Behind Putin's G-8 Decision
What the Russian president's choice to skip the G-8 summit means for Washington and Moscow.
During a telephone conversation with Barack Obama last week, Russian president Vladimir Putin cited the need to complete formation of a new cabinet of ministers to excuse himself from attending the Group of Eight summit at Camp David. It’s hard to see his refusal to participate in the world’s most prestigious meeting as anything but a rolling back of the "reset." Putin’s gesture exposes not only his deep dislike of fancy conferences lacking substance but also his uneasiness about relations with the United States.
The White House repeatedly invited Putin for a visit during his prime ministership. Last summer, a high-ranking official told me that after an invitation by the president and vice president, the Obama administration was working out the details of Putin’s visit to America. But he did not come.
Some expected to see Putin at the NATO Chicago summit, scheduled for May 20–21, but he has refused, to the consternation of the NATO secretary general Anders Fogh Rasmussen. President Obama even moved the location of the G-8 summit to Camp David (from Chicago, where it had been planned alongside the NATO summit) to avoid putting the Russian President in an awkward situation. But Putin still is not coming.
When Obama called to congratulate his Russian counterpart on his new post, Putin regretfully informed the American president that he would be unable to attend the G-8 meeting in Camp David but that Dmitri Medvedev, his sidekick, would replace him. The explanation was that the urgent pressure to form a new cabinet makes it impossible for him to leave Russia.
No one buys the diplomatic excuses. First, the fact that the new premier will be absent from the country during his cabinet formation signals Putin’s enduring power and Medvedev’s irrelevance. Secondly, as Medvedev himself announced in September 2011, the power swap between the two politicians was preplanned, and Putin probably figured out the composition of the new government long before the inauguration.
Now, it turns out that the Russian president’s first state visit will be to China. That is hardly surprising, given Putin’s emphasis on developing a de facto alliance with the rising giant. His further travel is likely to be to former Soviet CIS states and Germany, providing a clear indication of Russia’s foreign-policy priorities. My guess is that Putin wants to emphasize relations with Beijing and does not want to waste time on pomp and ceremony. Medvedev can easily substitute for him at the ceremonial affairs, but when it comes to serious business—such as huge oil and gas deals—Putin’s presence is unavoidable.
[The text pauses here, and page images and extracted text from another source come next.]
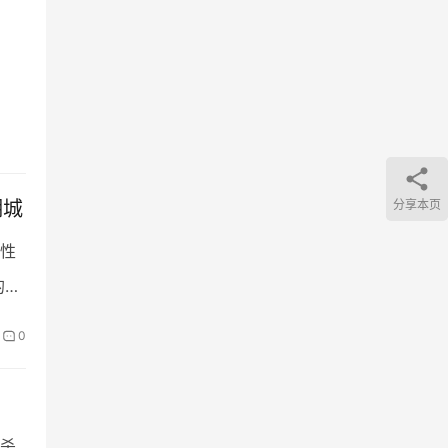
湖城
分享本页
性
的名
0
杀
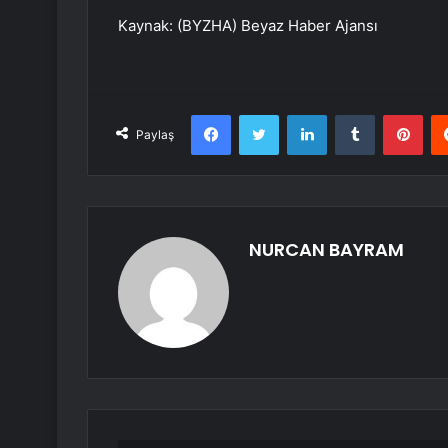
Kaynak: (BYZHA) Beyaz Haber Ajansı
Facebook
Twitter
LinkedIn
Tumblr
Pint
Paylaş
NURCAN BAYRAM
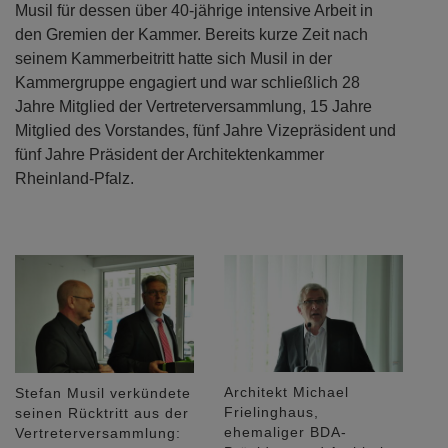
Musil für dessen über 40-jährige intensive Arbeit in
den Gremien der Kammer. Bereits kurze Zeit nach
seinem Kammerbeitritt hatte sich Musil in der
Kammergruppe engagiert und war schließlich 28
Jahre Mitglied der Vertreterversammlung, 15 Jahre
Mitglied des Vorstandes, fünf Jahre Vizepräsident und
fünf Jahre Präsident der Architektenkammer
Rheinland-Pfalz.
Architekt Michael
Stefan Musil verkündete
Frielinghaus,
seinen Rücktritt aus der
ehemaliger BDA-
Vertreterversammlung:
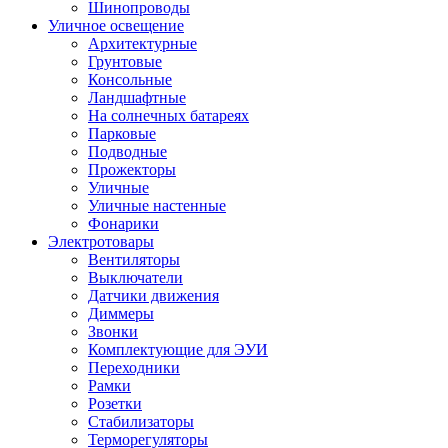
Шинопроводы
Уличное освещение
Архитектурные
Грунтовые
Консольные
Ландшафтные
На солнечных батареях
Парковые
Подводные
Прожекторы
Уличные
Уличные настенные
Фонарики
Электротовары
Вентиляторы
Выключатели
Датчики движения
Диммеры
Звонки
Комплектующие для ЭУИ
Переходники
Рамки
Розетки
Стабилизаторы
Терморегуляторы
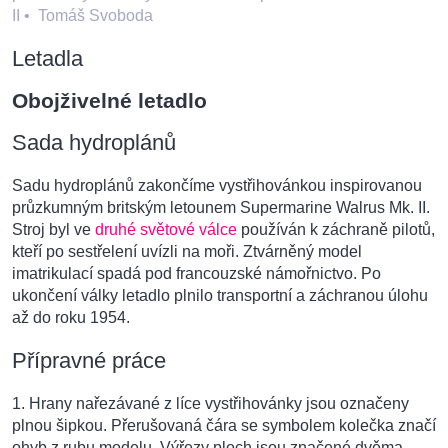
II
•
Tomáš Svoboda
Letadla
Obojživelné letadlo
Sada hydroplánů
Sadu hydroplánů zakončíme vystřihovánkou inspirovanou
průzkumným britským letounem Supermarine Walrus Mk. II.
Stroj byl ve
druhé světové válce
používán k záchraně pilotů,
kteří po sestřelení uvízli na moři. Ztvárněný model
imatrikulací spadá pod francouzské námořnictvo. Po
ukončení války letadlo plnilo transportní a záchranou úlohu
až do roku 1954.
Přípravné práce
1. Hrany nařezávané z líce vystřihovánky jsou označeny
plnou šipkou. Přerušovaná čára se symbolem kolečka značí
ohyb z rubu modelu. Výřezy ploch jsou značené dvěma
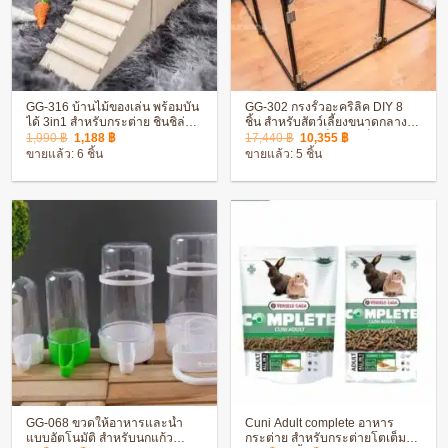
GG-316 บ้านไม้ของเล่น พร้อมบัน
GG-302 กรงรั้วอะคริลิค DIY 8
ได้ 3in1 สำหรับกระต่าย ชินชิล่า
ชิ้น สำหรับสัตว์เลี้ยงขนาดกลาง –
Original
Current
Original
Current
ตกแต่งกรง สวยงาม
ขนาดใหญ่ พับเก็บได้ แข็งแรง
1,990
฿
1,188
฿
17,440
฿
10,355
฿
price
price
price
price
ขายแล้ว: 6 ชิ้น
ขายแล้ว: 5 ชิ้น
was:
is:
was:
is:
1,990 ฿.
1,188 ฿.
17,440 ฿.
10,355 ฿.
GG-068 ขวดให้อาหารและน้ำ
Cuni Adult complete อาหาร
แบบอัตโนมัติ สำหรับนกแก้ว
กระต่าย สำหรับกระต่ายโตเต็มวัย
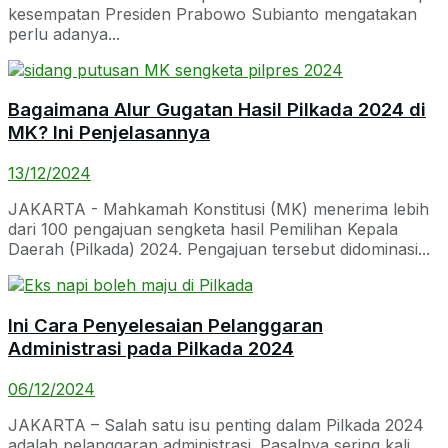
kesempatan Presiden Prabowo Subianto mengatakan
perlu adanya...
Bagaimana Alur Gugatan Hasil Pilkada 2024 di
MK? Ini Penjelasannya
13/12/2024
JAKARTA - Mahkamah Konstitusi (MK) menerima lebih
dari 100 pengajuan sengketa hasil Pemilihan Kepala
Daerah (Pilkada) 2024. Pengajuan tersebut didominasi...
Ini Cara Penyelesaian Pelanggaran
Administrasi pada Pilkada 2024
06/12/2024
JAKARTA – Salah satu isu penting dalam Pilkada 2024
adalah pelanggaran administrasi. Pasalnya sering kali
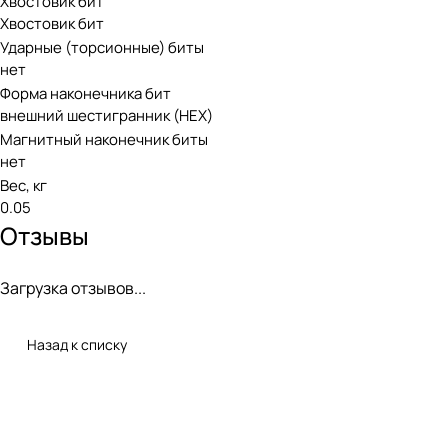
Хвостовик бит
Хвостовик бит
Ударные (торсионные) биты
нет
Форма наконечника бит
внешний шестигранник (HEX)
Магнитный наконечник биты
нет
Вес, кг
0.05
Отзывы
Загрузка отзывов...
Назад к списку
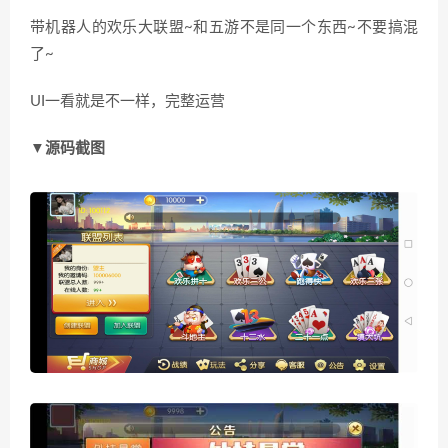
带机器人的欢乐大联盟~和五游不是同一个东西~不要搞混
了~
UI一看就是不一样，完整运营
▼源码截图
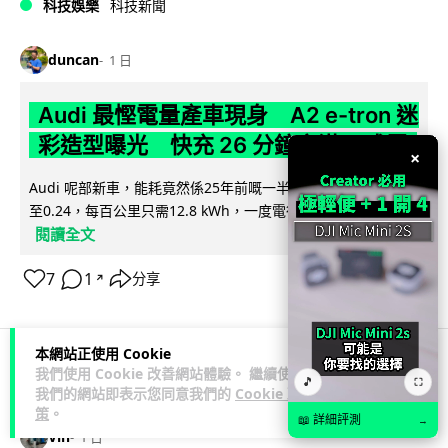
科技娛樂
科技新聞
duncan
1 日
Audi 最慳電量產車現身 A2 e-tron 迷
彩造型曝光 快充 26 分鐘充滿 8 成電
×
Audi 呢部新車，能耗竟然係25年前嘅一半。 A2 e-tron 風阻低
至0.24，每百公里只需12.8 kWh，一度電行到7.8公里。6...
閱讀全文
7
1
分享
↗
本網站正使用 Cookie
我們使用 Cookie 改善網站體驗。 繼續使用
科技娛樂
生活娛樂
城中熱話
🎵
⛶
我們的網站即表示您同意我們的
Cookie 政
策
。
📖 詳細評測
→
Vin
1 日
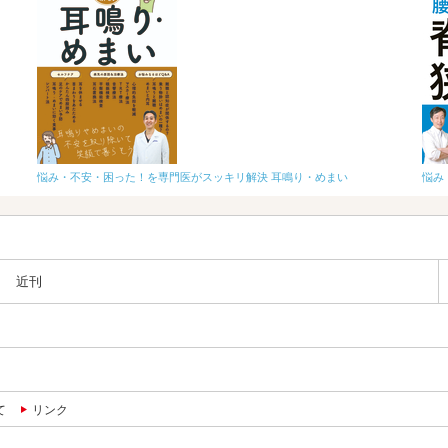
悩み・不安・困った！を専門医がスッキリ解決 耳鳴り・めまい
悩み
近刊
て
リンク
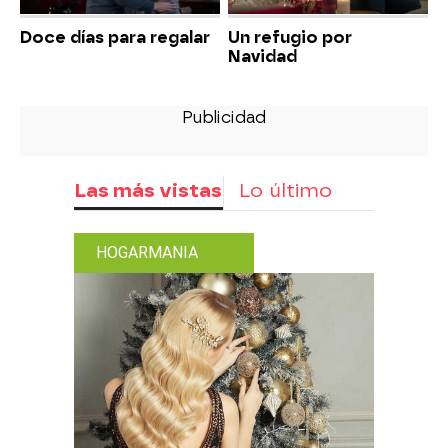
Doce días para regalar
Un refugio por
Navidad
Las más vistas
Lo último
HOGARMANIA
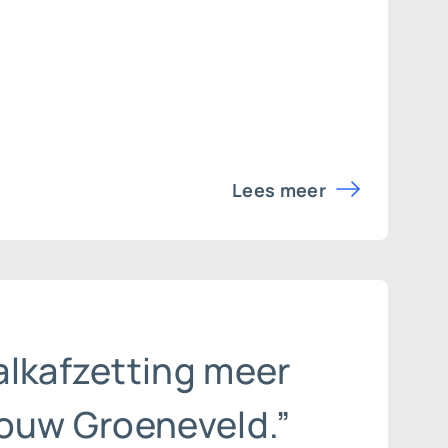
Lees meer
alkafzetting meer
rouw Groeneveld.”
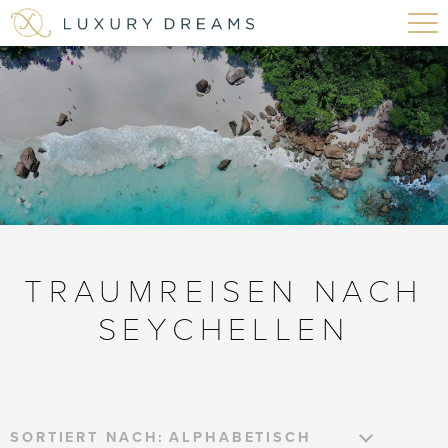
TRAUMREISEN NACH
SEYCHELLEN
SORTIERT NACH:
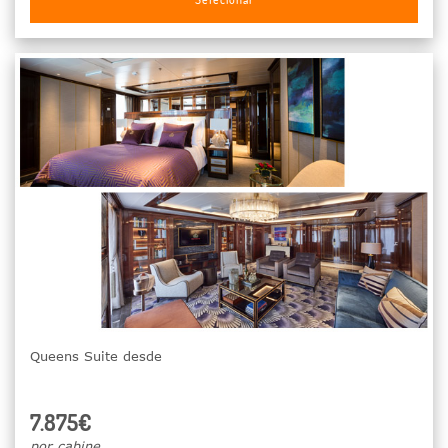
Queens Suite desde
7.875€
por cabine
Of course, continuous protests in Moscow also could have curbed Putin’s desire to leave the Kremlin walls, lest his departure send a wrong message. It is hard to leave the farm, especially if the boss has to appoint the cabinet himself. He may also remember the palace coup against Nikita Khrushchev while the latter vacationed in the fall of 1964.
The December 2011 Duma elections’ unflattering assessment by international and domestic monitors, criticism of the fairness of the March 2012 elections, and detention and sentencing of opposition figures such as Aleksei Navalny and Sergei Udaltsov, as well as over four hundred demonstrations, also could result in unpleasant questions at the summit by Western media and attending world leaders.
There is yet another reason for Putin’s absence. Obama’s inability to make foreign policy commitments during the election period might have further eroded the rationale for Putin to hobnob with his American colleague. Obama himself was caught explaining his current inflexibility to then president Medvedev in the open-microphone incident at the recent Seoul nuclear summit.
It helps that Medvedev and Obama developed cordial personal ties, eating burgers together in the DC suburbs last summer, which Obama does not have with Putin. Even though Barack might be just as happy to see Dmitri at the summit, Putin’s moves may still provoke consternation in the White House.
For Washington, Putin’s doubts about the G-8’s capacity to accomplish anything significant and his close relations with China should turn on the red light with regards to the hallowed U.S.-Russian “reset” policy. The Russian president seeking concessions from Obama on the ballistic-missile-defense issue is not what the Obama reelection campaign wants to hear. White House rhetoric notwithstanding, the Russian president’s refusal to come to Camp David may signal that the once-celebrated “reset” is indeed in a lot of trouble.
Putin made no attempt to hide his dissatisfaction when U.S. national-security advisor Tom Donilon was in Moscow, bringing with him Obama’s multipage memo to Putin about deepening U.S.-Russian ties. Putin said Russia would consider this path only if the United States views Russia as an equal partner. First, Putin said, Washington should provide written guarantees that U.S. missile-defense installations in Eastern Europe are not aimed at Russia. Since few expect the United States to satisfy Russia on this, Putin’s absence from the summit is hardly surprising.
Either way, Putin’s decision to stay home is bad news for the “reset” and for Obama. While there are many issues that require cooperation between Washington and Moscow—including nonproliferation, Iran, Syria, Afghanistan and Russia’s WTO entrance— boycotting the summit is stressing the negative. And it could be a sign of worse things to come.
Ariel Cohen is a senior research fellow for Russian and Eurasia Studies and International Energy Policy at the Heritage Foundation.